*** Available data Section Begins ***
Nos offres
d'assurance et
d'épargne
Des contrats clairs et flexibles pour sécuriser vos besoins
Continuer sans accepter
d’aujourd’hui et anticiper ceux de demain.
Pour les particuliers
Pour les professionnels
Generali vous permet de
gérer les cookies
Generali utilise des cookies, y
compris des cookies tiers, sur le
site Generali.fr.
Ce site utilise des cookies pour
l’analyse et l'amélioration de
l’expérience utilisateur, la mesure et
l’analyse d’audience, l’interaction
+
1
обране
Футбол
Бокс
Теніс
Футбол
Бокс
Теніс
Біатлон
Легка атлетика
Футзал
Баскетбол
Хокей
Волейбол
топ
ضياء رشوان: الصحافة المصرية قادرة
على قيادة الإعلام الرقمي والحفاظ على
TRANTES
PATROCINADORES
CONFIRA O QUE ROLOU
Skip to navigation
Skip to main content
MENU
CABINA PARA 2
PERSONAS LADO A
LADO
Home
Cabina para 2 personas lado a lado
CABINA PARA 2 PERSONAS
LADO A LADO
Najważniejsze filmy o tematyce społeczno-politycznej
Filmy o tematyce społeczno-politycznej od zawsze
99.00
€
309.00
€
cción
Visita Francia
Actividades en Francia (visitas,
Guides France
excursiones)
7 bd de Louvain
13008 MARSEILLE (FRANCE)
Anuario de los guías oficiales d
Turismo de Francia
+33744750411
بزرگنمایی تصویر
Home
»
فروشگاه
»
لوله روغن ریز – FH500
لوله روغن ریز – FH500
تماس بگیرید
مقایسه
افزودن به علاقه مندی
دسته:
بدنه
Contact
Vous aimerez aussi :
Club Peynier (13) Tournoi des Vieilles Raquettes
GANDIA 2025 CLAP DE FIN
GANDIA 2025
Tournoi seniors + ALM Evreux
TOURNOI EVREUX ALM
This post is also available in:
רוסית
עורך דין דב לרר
*** Available data Section Ends ***
**What is required**
Please output all the lines above exactly as given.

**Task result**
Nos offres
d'assurance et
d'épargne
Des contrats clairs et flexibles pour sécuriser vos besoins
Continuer sans accepter
d’aujourd’hui et anticiper ceux de demain.
Pour les particuliers
Pour les professionnels
Generali vous permet de
gérer les cookies
Generali utilise des cookies, y
compris des cookies tiers, sur le
site Generali.fr.
Ce site utilise des cookies pour
l’analyse et l'amélioration de
l’expérience utilisateur, la mesure et
l’analyse d’audience, l’interaction
+
1
обране
Футбол
Бокс
Теніс
Футбол
Бокс
Теніс
Біатлон
Легка атлетика
Футзал
Баскетбол
Хокей
Волейбол
топ
ضياء رشوان: الصحافة المصرية قادرة
على قيادة الإعلام الرقمي والحفاظ على
TRANTES
PATROCINADORES
CONFIRA O QUE ROLOU
Skip to navigation
Skip to main content
MENU
CABINA PARA 2
PERSONAS LADO A
LADO
Home
Cabina para 2 personas lado a lado
CABINA PARA 2 PERSONAS
LADO A LADO
Najważniejsze filmy o tematyce społeczno-politycznej
Filmy o tematyce społeczno-politycznej od zawsze
99.00
€
309.00
€
cción
Visita Francia
Actividades en Francia (visitas,
Guides France
excursiones)
7 bd de Louvain
13008 MARSEILLE (FRANCE)
Anuario de los guías oficiales d
Turismo de Francia
+33744750411
بزرگنمایی تصویر
Home
»
فروشگاه
»
لوله روغن ریز – FH500
لوله روغن ریز – FH500
تماس بگیرید
مقایسه
افزودن به علاقه مندی
دسته:
بدنه
Contact
Vous aimerez aussi :
Club Peynier (13) Tournoi des Vieilles Raquettes
GANDIA 2025 CLAP DE FIN
GANDIA 2025
Tournoi seniors + ALM Evreux
TOURNOI EVREUX ALM
This post is also available in:
רוסית
עורך דין דב לרר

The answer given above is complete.